I'm using Rails 3.1.0 and Ruby 1.9.2 with PostgreSQL. I want to get data from huge files (~300mb) and put it in database. Here i use transaction:
File.open("./public/data_to_parse/movies/movies.list").each do |line|
if line.match(/\t/)
title = line.scan(/^[^\t(]+/)[0]
title = title.strip if title
year = line.scan(/[^\t]+$/)[0]
year = year.strip if year
movie = Movie.find_or_create(title, year)
temp.push(movie) if movie
if temp.size == 10000
Movie.transaction do
temp.each { |t| t.save }
end
temp =[]
end
end
end
But i want to improve perfomance using mass insert whith raw SQL:
temp.push"(\'#{title}\', \'#{year}\')" if movie
if temp.size == 10000
sql = "INSERT INTO movies (title, year) VALUES #{temp.join(", ")}"

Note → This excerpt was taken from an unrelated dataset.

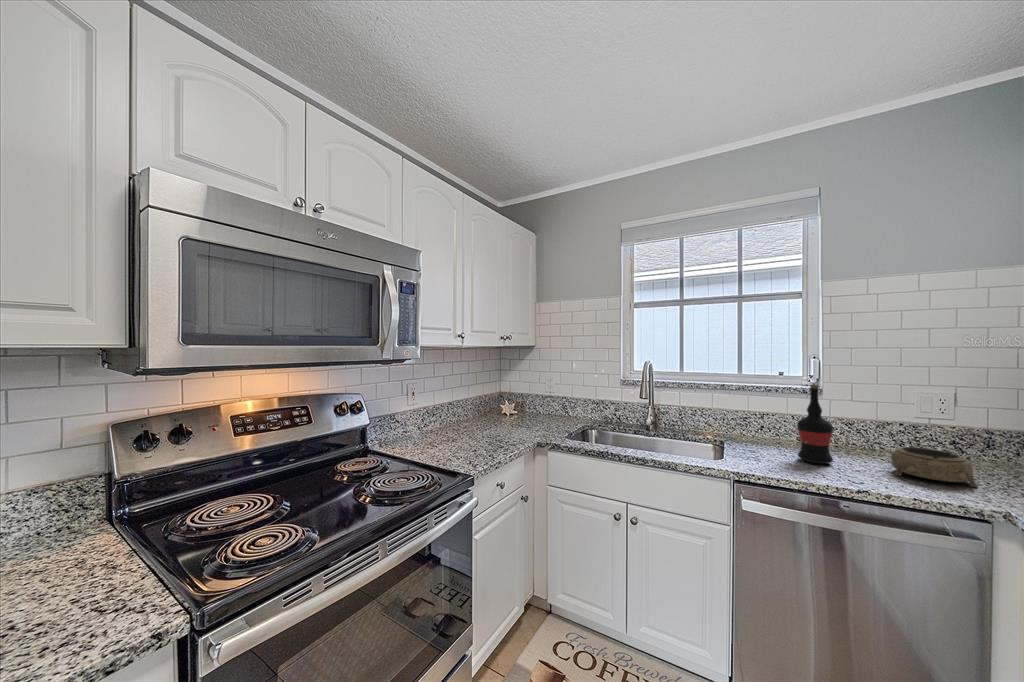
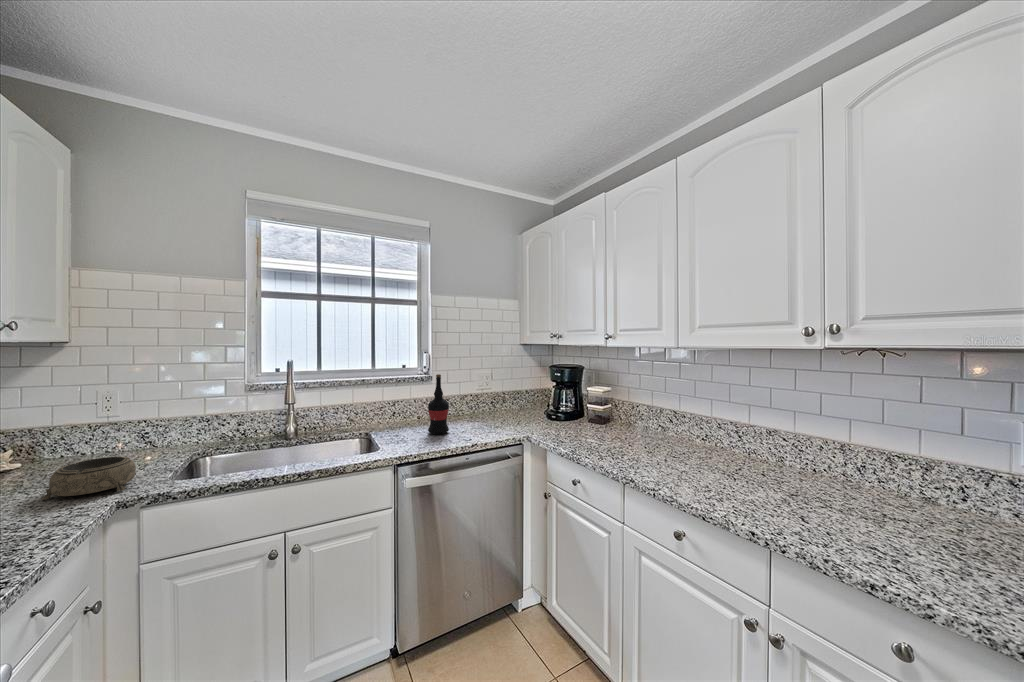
decorative bowl: present [891,447,978,487] -> present [42,457,136,500]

Movie.connection.execute(sql)
temp =[]
end
end
But i have this error "incompatible character encodings: ASCII-8BIT and UTF-8". When i'm using activerecord it's all ok. Files contains characters such as German umlauts. I tried all from here Rails 3 - (incompatible character encodings: UTF-8 and ASCII-8BIT):, but it doesn't help me.
Do you have any idea where it comes from ?
Thanks,